Poème '14' de ATOS

14

ATOS

Le malheur tu t’y habitues jamais.
Tu fais avec, comme avec le mauvais temps, avec les cons, avec tout le reste que tu ranges avec « les sait -on -jamais ».
Mais voilà. On ne sait jamais rien.
Et puis ce qu’on sait y a des jours où faudrait mieux ne jamais l’avoir croisé.
On s’y habitue jamais au malheur.
On sait où il est naît, bien à l’écart de ce qui t’est étranger.
Tu sais toujours par où il a commencé mais pour finir tu sais jamais où il va se poser.
I d’mande jamais tes papiers, puisque c’est lui qui décline ton identité.
Lui et toi, vous avez la même ombre, c’est pt’ être pour ça qu’on finit par vous confondre.
ET puis un jour y a un qui rentre, qui r’ garde ta gueule ravagée et pis qu’ i s’ met à raconter.
A t’ r’aconter que dans l’ fond, i voudrait bien y r’ goûtait, i voudrait y r’ tournait. Qu’ i donnerait tout ce qu’il aura jamais pour pouvoir aller y tremper le bout d’ son nez.
Alors tu vas lui d’ mandez au zig « de quoi et de qu’est ce » qu’il est entrain de parler.
Alors i s’ tourne vers toi, i t’ sort un mot étrange, un truc qui sonne comme un cristal sur ta pierre d’évier.
« Le bonheur mon gars, ….le bonheur. Ne m’ dis pas que t’y as jamais goûté.
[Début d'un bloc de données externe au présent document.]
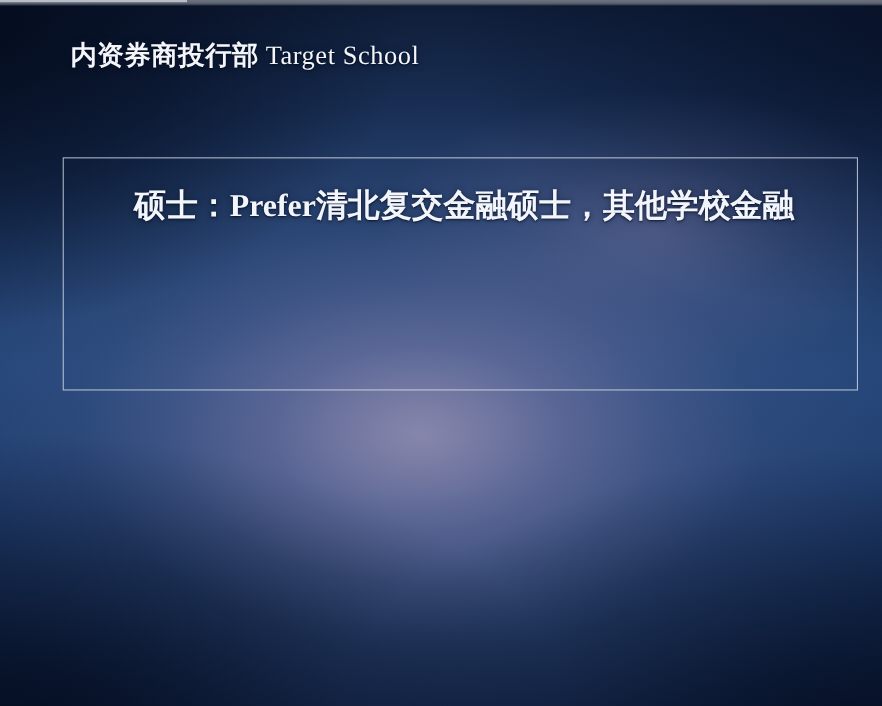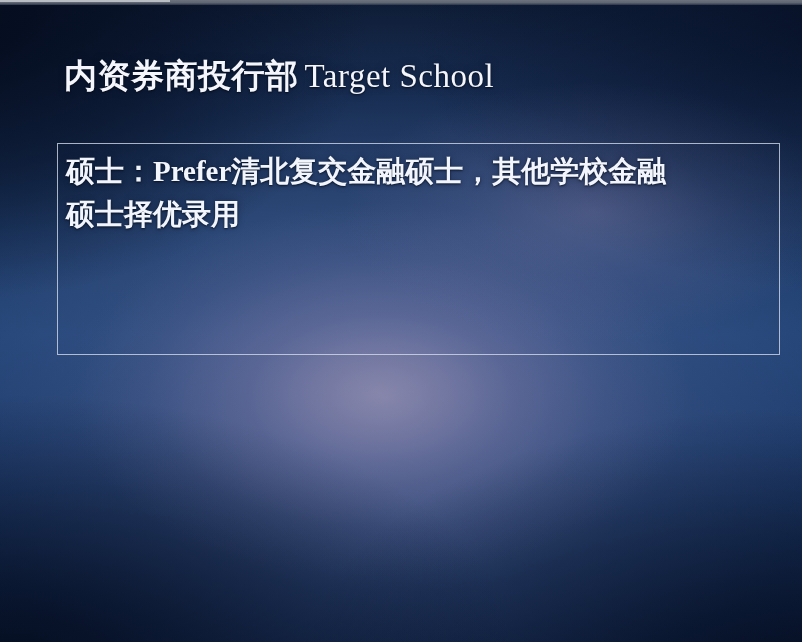--- a/index.html
+++ b/index.html
@@ -107,8 +107,8 @@
   .title {
     position: absolute;
     left: 64px;
-    top: 57px;
-    font-size: 33px;
+    top: 36px;
+    font-size: 24px;
     line-height: 1.18;
     color: #f4f6fb;
     white-space: nowrap;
Avec une gueule pareille , t’as bien du trinquer à sa santé. »
Alors tu s’ coues la tête parce que le reste se met à trembler.
Vu que les nuits sont fraîches, et que l’ malheur est toujours collé à tes pieds tu tires sur tes manches et tu t’ mets à l’écouter.
I t’ raconte des trucs qu’ t’avais toujours eu idée mais, t’en causais jamais, vu qu’ tu savais pas comment ça s’appelait.
Maintenant tu commences à piger.
Tu commences à saisir qu’ les couleurs, elles ont des formes, et puis que les lignes elles n’en finissent jamais, que si tu r’ etourne une feuille i s’ pourrait qu’ a toi tout seul le monde.. tu le fasses guincher.
Ah t’en savais des choses des choses d’on -ne- sait- jamais : Qu’ des pierres on fait des cercueils, que plus qu’ tu bois moins tu réchauffes, que si t’as froid c’est qu’ c ‘est bon signe, signe que pour t’a gueule, on s’ mettra pas en deuil.
T’en savais des choses, et tu savais même bien les plier, et v’ là que t’en apprends de Belle.
T’apprends qu’y a rien qui s’ résume, que si tu respires i s’ pourrait que bien que tu survives, que la couleur du ciel elle tient pas à ta chemise, mais qu’ les nuages eux ils ont le même parfum qu’ la peau. T’en perds pas une miette, tu veux plus en avoir à s’ couer. Jamais.
T’écoutes et tu prends note sur le cahier du jour où t’as écrit « sait on toujours » : Le bonheur on l’apprend par le cœur, c’est pour ça qu’on le retient toujours.